Return the stretch from "Mark O’Reilly, a" through "in new areas." in the article on insurance renewal rates, copied word for word.

## [Extracted text]
+--
But a distinction between renewal and new business rates has been observed, with brokers telling insuranceNEWS.com.au that new business has benefitted from premium cuts while renewals have been either flat or attracting single-digit rises.
Brokers also characterised the market position and rating behaviour of individual insurers differently.
“Vero is quite aggressive, QBE are actively trying to retain business and Allianz and CGU are chasing business,” Comsure CEO Steve Hamill says.
Mark O’Reilly, a director at Austbrokers Countrywide, describes Lumley as “relatively cheap”, with QBE and CGU trying to push rates up and Zurich showing some appetite in new areas.
Another broker, who declined to be named, told insuranceNEWS.com.au that QBE, Allianz and Zurich are “all competitive”.
While rate increases have typically been small, terms and conditions have been noted as tightening.
“We’re seeing considerable scrutiny on terms and conditions on classes that previously weren’t subject to such scrutiny,” Mr Hamill said.
He believes the disparity in rates between renewals and new business and the tightening of terms and conditions has resulted in a “little bit” of business changing hands between insurers.
But the bigger picture at this renewal period is a complicated one.
There has been a more selective approach to individual risks, with a lack of hardening in the reinsurance market, managing the aggregates and excess capacity all coming into play.
There were some anomalies to the general subdued rate rises, with all of the brokers insuranceNEWS.com.au spoke to singling out catastrophes zones as attracting more significant increases.
The North Queensland market, in particular, was characterised as “volatile” and even “a basket case”, with premium increases in the order of 30-50% the norm.
Cairns broker Joe Vella says commercial rates in his part of the world range from marginal increases to an inability to get cover at all, depending on the industry involved and exact location, with clients trying to manage the increases by maxing out their excesses.
He says high-rise properties and those on the Barrier Reef islands are proving particularly difficult to place.
Nevertheless, Mr Vella, MD of Joe Vella Insurance Brokers, says the renewals have been relatively quiet – compared to last year, anyway.
“It’s been probably a more stable June 30 period because of the inability to get alternate prices for our risks up here,” he said.
Aon Head of Broking Services and Chief Broking Officer Pacific Bob Mann says the underwriting approach to catastrophe zones has become driven by each insurer’s aggregates – or total potential exposure – for each region.
He says insurers have been “managing the aggregates” much more carefully than in recent years in order to manage reinsurance costs.
Comsure’s Mr Hamill agrees that underwriters now want more certainty and a greater understanding of their exposures to different geographical regions.
Increases of between 20% and 200% for clients who have a flood-affected postcode have been noted by Brisbane-based Scott Hastings – despite some of those businesses being outside the flood area.
“Most [insurers] are going by postcodes that flooded and most of them are rating by that,” he told insuranceNEWS.com.au. “People are being penalised…
“It’s not like you can get a client to change their postcode.”
One difference observed by several brokers insuranceNEWS.com.au spoke with was the emergence of a new style of underwriting.
+--
## [Supplied data]

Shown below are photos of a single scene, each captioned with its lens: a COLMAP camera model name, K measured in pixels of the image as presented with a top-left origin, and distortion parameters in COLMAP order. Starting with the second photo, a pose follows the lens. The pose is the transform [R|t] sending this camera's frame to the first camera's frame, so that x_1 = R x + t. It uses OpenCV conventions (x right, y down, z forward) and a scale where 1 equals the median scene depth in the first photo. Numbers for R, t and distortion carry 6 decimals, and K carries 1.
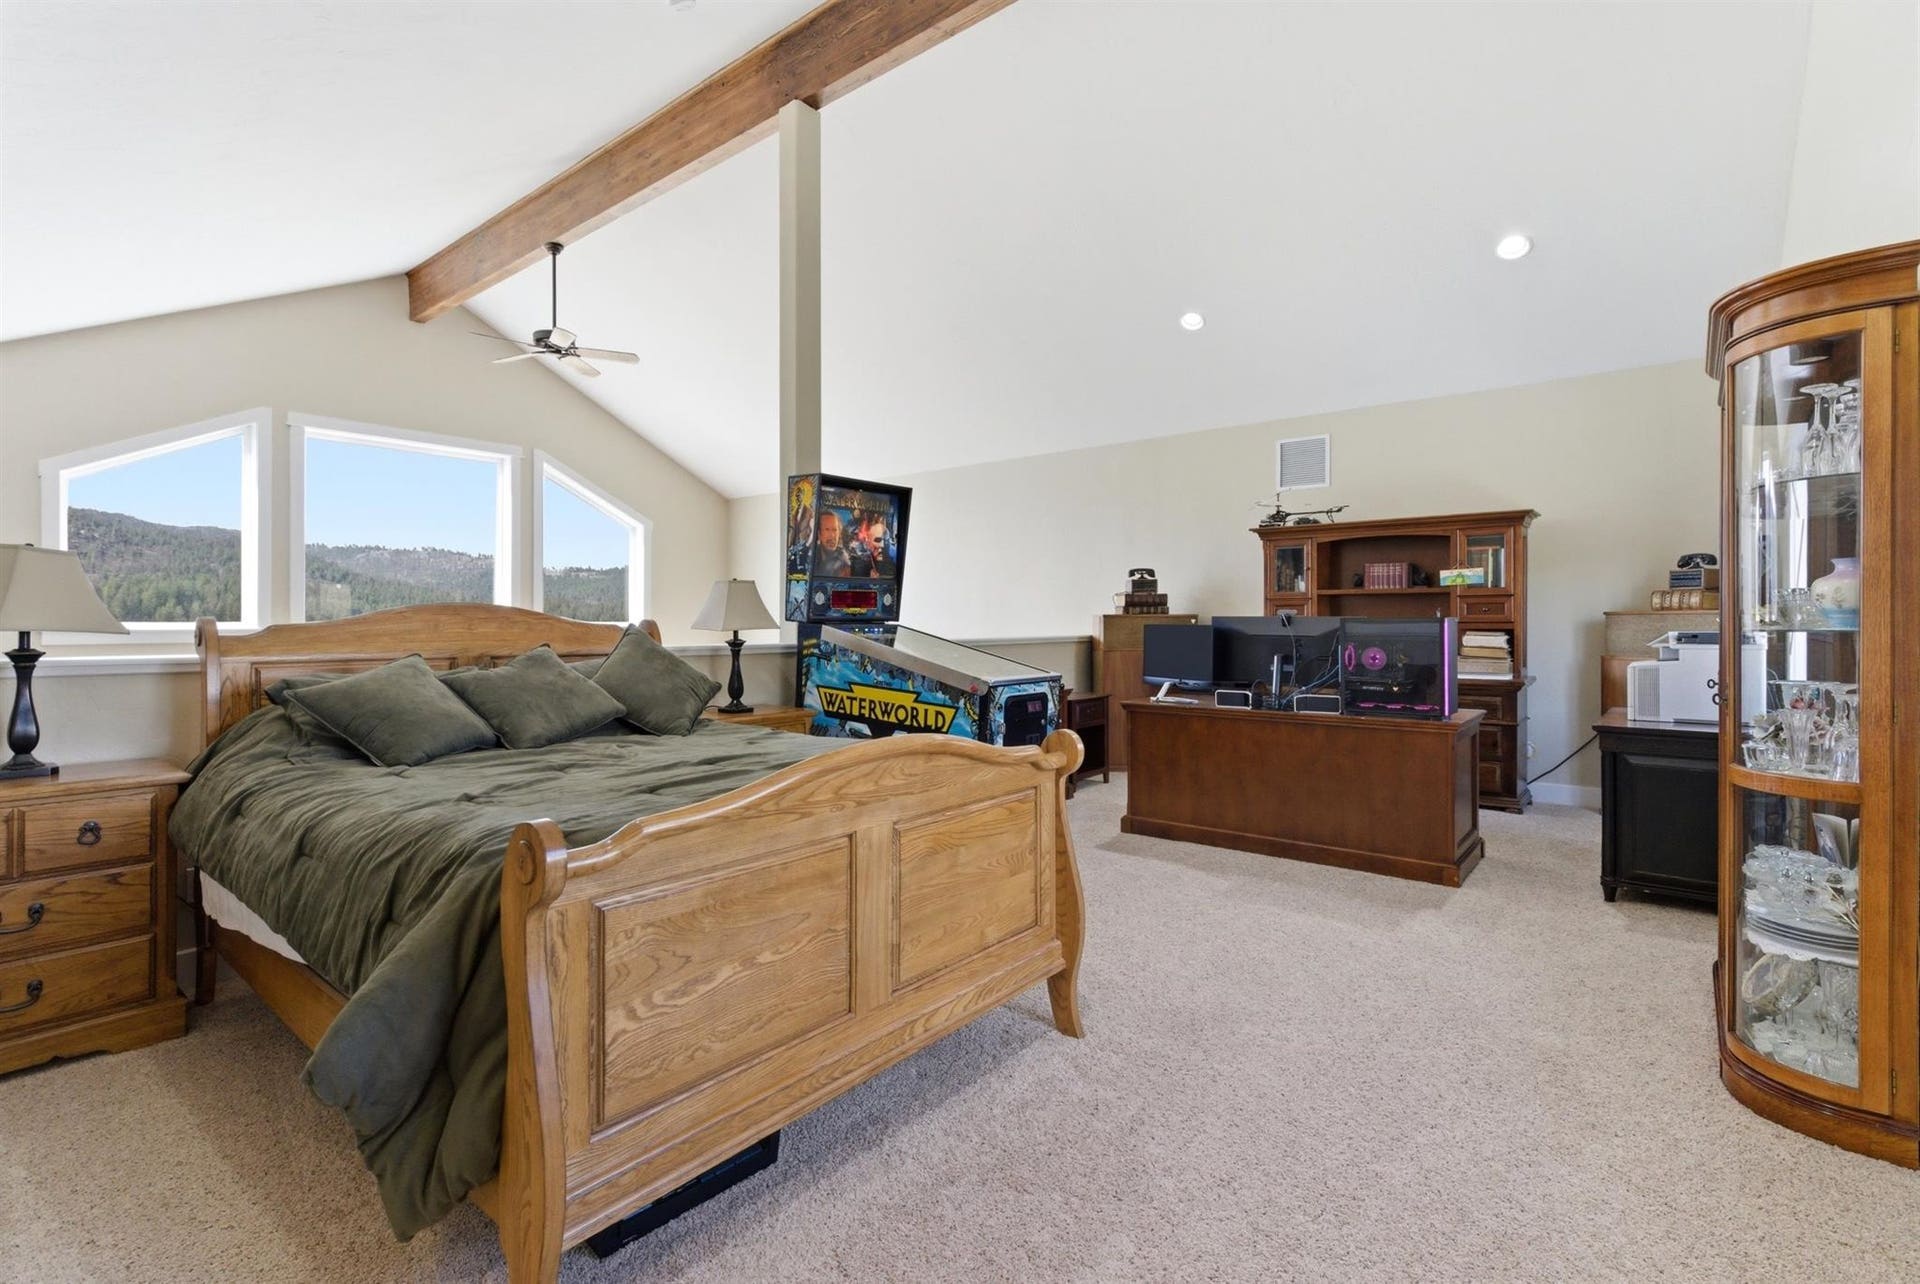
+--
## [Exercise response]
Mark O’Reilly, a director at Austbrokers Countrywide, describes Lumley as “relatively cheap”, with QBE and CGU trying to push rates up and Zurich showing some appetite in new areas.